Animals of all kinds have always powerfully fascinated me. The easy access and proximity to domestic and working animals has narrowed my focus in on them and lead me to seek a career working with horses. I became interested about food production when my health began to deteriorate in my early 20s. I spent the better part of a year unable to speak due to laryngitis. Doctors and specialists were mystified, and prescribed anti-reflux medicines and sent my on my way. Finally, becoming desperate, I went to a naturopath specialist who did blood work and discovered that I had developed allergies to a myriad of foods I had been eating my whole life.
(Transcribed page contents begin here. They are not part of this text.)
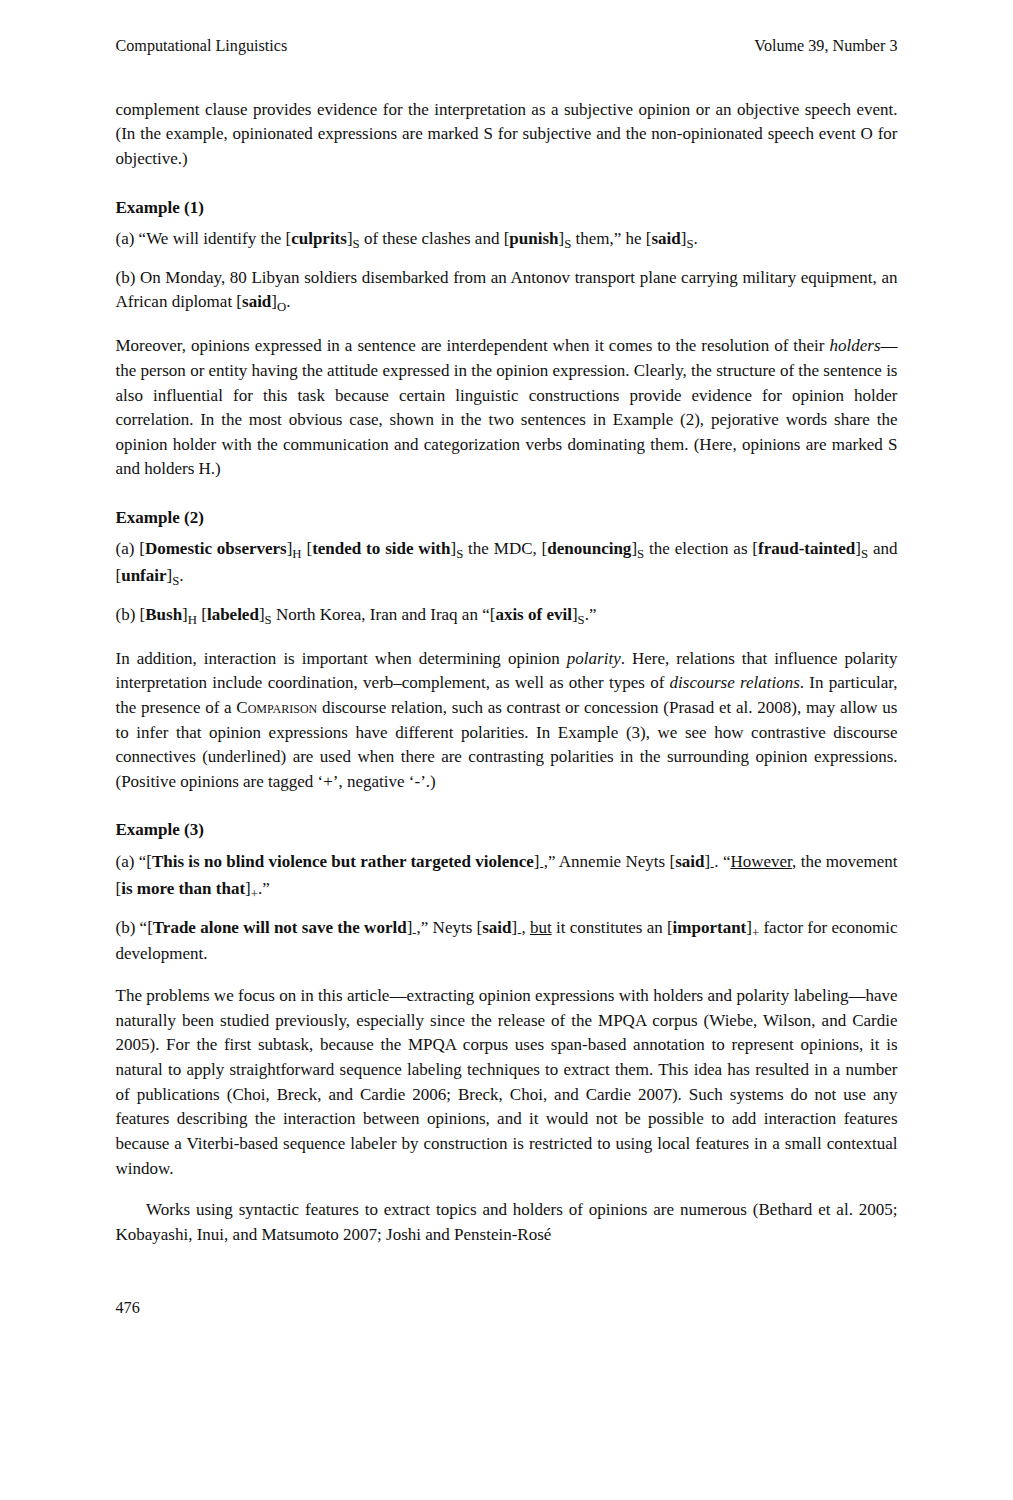Computational Linguistics Volume 39, Number 3
complement clause provides evidence for the interpretation as a subjective opinion or an objective speech event. (In the example, opinionated expressions are marked S for subjective and the non-opinionated speech event O for objective.)
Example (1)
(a) “We will identify the [culprits]S of these clashes and [punish]S them,” he [said]S.
(b) On Monday, 80 Libyan soldiers disembarked from an Antonov transport plane carrying military equipment, an African diplomat [said]O.
Moreover, opinions expressed in a sentence are interdependent when it comes to the resolution of their holders—the person or entity having the attitude expressed in the opinion expression. Clearly, the structure of the sentence is also influential for this task because certain linguistic constructions provide evidence for opinion holder correlation. In the most obvious case, shown in the two sentences in Example (2), pejorative words share the opinion holder with the communication and categorization verbs dominating them. (Here, opinions are marked S and holders H.)
Example (2)
(a) [Domestic observers]H [tended to side with]S the MDC, [denouncing]S the election as [fraud-tainted]S and [unfair]S.
(b) [Bush]H [labeled]S North Korea, Iran and Iraq an “[axis of evil]S.”
In addition, interaction is important when determining opinion polarity. Here, relations that influence polarity interpretation include coordination, verb–complement, as well as other types of discourse relations. In particular, the presence of a Comparison discourse relation, such as contrast or concession (Prasad et al. 2008), may allow us to infer that opinion expressions have different polarities. In Example (3), we see how contrastive discourse connectives (underlined) are used when there are contrasting polarities in the surrounding opinion expressions. (Positive opinions are tagged ‘+’, negative ‘-’.)
Example (3)
(a) “[This is no blind violence but rather targeted violence]-,” Annemie Neyts [said]-. “However, the movement [is more than that]+.”
(b) “[Trade alone will not save the world]-,” Neyts [said]-, but it constitutes an [important]+ factor for economic development.
The problems we focus on in this article—extracting opinion expressions with holders and polarity labeling—have naturally been studied previously, especially since the release of the MPQA corpus (Wiebe, Wilson, and Cardie 2005). For the first subtask, because the MPQA corpus uses span-based annotation to represent opinions, it is natural to apply straightforward sequence labeling techniques to extract them. This idea has resulted in a number of publications (Choi, Breck, and Cardie 2006; Breck, Choi, and Cardie 2007). Such systems do not use any features describing the interaction between opinions, and it would not be possible to add interaction features because a Viterbi-based sequence labeler by construction is restricted to using local features in a small contextual window.
Works using syntactic features to extract topics and holders of opinions are numerous (Bethard et al. 2005; Kobayashi, Inui, and Matsumoto 2007; Joshi and Penstein-Rosé
476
Perplexed and barely able to believe what she had discovered I began to learn about the microbiology of our guts, and the far-reaching effects on our bodies. This in turn steered my interest towards the actual nutritional values in whole foods found in grocery stores today. As I learned about decreasing nutrient density in foods, I simultaneously was introduced to the degraded state of land on which they are grown. Words like “holistic” and “regenerative” began to appear more frequently in my home research as I delved deeper into the affects of food on the body and mind.

Here at the Sather Farm and Ranch the business is split between cattle and small grain crops so I am able to expand my animals knowledge beyond horses, while also learning the impacts of different farming practices. Jeff is actively experimenting with various protocols for improving his soils to build resiliency and increase nutritional values of products grown here. The experience of working on a farm and ranch is giving me a more diverse introduction into professional agriculture than I had previously dreamed of.

 I am keen to learn what the reality of this lifestyle entails, the daily troubleshooting, brainstorming and, of course chores. I am glad to be here during the transitional phase of moving towards a regenerative model because I am learning how to think creatively about agriculture and along side a professional farmer and rancher. I have already learned so much about both crops and cattle, and we have not yet begun planting or calving. I am doing my utmost to take advantage of the wide array of knowledge here in hopes of becoming more skilled person both personally and professionally going forward.